There is nothing better than playing music with people you love. There is a certain invisible energy you feel when playing or writing music with others and once you have experienced that it is hard to recreate that on your own. Saying that, depending on the song, sometimes one voice and a guitar can tell the purest story possible.

You’ve expressed that Conflict was written at a time of melancholy and delves into themes of loneliness, not fitting and feeling uncertain about one’s life and direction. What advice would you give to fans who are in a similar stage of life?

Try not to bottle anything up and communicate to your friends and family as much as you can.  Along with that, try and find something that helps you express what you are feeling, whether that is music, interpretive dance or taking a sweet selfie.

Do you have a pre-show ritual before you go on stage?

I like to get the Handsome Devils in a huddle and start to quack (Mighty Ducks style) – they don’t always join in though!

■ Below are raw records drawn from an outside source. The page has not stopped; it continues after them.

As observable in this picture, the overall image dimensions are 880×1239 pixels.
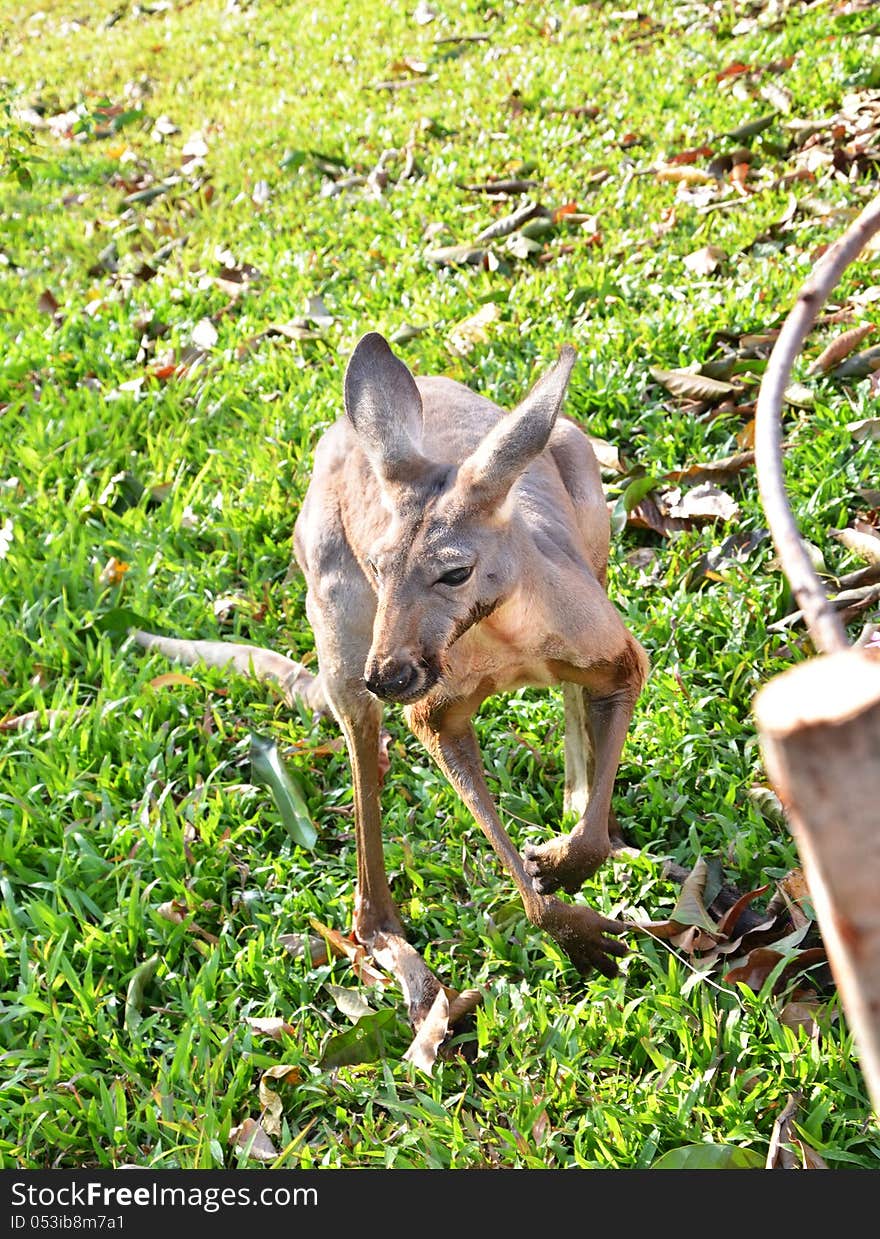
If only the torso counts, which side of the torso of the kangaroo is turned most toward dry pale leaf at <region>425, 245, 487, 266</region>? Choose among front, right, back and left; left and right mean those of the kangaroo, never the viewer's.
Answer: back

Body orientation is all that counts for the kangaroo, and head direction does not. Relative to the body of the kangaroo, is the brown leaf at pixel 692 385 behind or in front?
behind

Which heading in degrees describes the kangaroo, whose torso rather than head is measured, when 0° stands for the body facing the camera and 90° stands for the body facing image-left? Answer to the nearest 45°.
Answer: approximately 0°

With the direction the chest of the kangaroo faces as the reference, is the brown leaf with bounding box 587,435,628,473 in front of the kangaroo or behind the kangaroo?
behind

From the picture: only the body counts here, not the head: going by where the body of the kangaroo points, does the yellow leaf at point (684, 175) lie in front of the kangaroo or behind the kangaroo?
behind

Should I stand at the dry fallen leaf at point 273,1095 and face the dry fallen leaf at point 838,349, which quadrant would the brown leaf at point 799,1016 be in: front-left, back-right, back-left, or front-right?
front-right

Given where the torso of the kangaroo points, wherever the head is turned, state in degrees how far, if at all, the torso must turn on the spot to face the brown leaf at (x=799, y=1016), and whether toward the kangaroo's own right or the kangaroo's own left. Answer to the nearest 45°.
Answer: approximately 45° to the kangaroo's own left

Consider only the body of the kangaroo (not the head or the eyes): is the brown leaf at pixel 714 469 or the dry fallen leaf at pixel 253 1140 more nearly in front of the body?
the dry fallen leaf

Who would you love to support on tour and who would you love to support you on tour and why?

Nationally, we would love to support the likes of Bernard Fanning, Missy Higgins, Sarah Blasko, Paul Dempsey, and internationally we would love to support bands such as City and Colour and Half Moon Run. In regards to who we would love to support us, there are just so many incredible bands in Brisbane, we just want to play with everyone and make as many frollies (friends that are also colleagues) as possible!

What is your most memorable moment performing live at a show?

My most memorable moment performing live would have to be performing The Pessimist & The Optimist for my grandfather (two poems he wrote decades ago that I put to some music) for the first time at Liam Bryant & The Handsome Devils first ever gig.  It was also his birthday so it was very special.  Let’s just say there were a few tears.  A beautiful moment.

What excites you the most, touring or recording and why?

Ooh, that is a tough one! Short term, touring excites me more, but long term, recording does.  Touring is exciting as it is somewhat unpredictable and such a great bonding activity for the band.  Recording to me is like someone who goes to the gym to get a sweet six pack, it’s a lot of hard work and can be a little painful, but the reward is so great and like the six pack you feel very proud showing people afterwards.

If you could pick any dead or alive artist to feature on one of your tracks, who would it be and why?

I think everyone probably has this man on their list – Mr Jeff Buckley.  His vocal delivery and expression have more feels than the opening scene of Disney Pixar’s UP!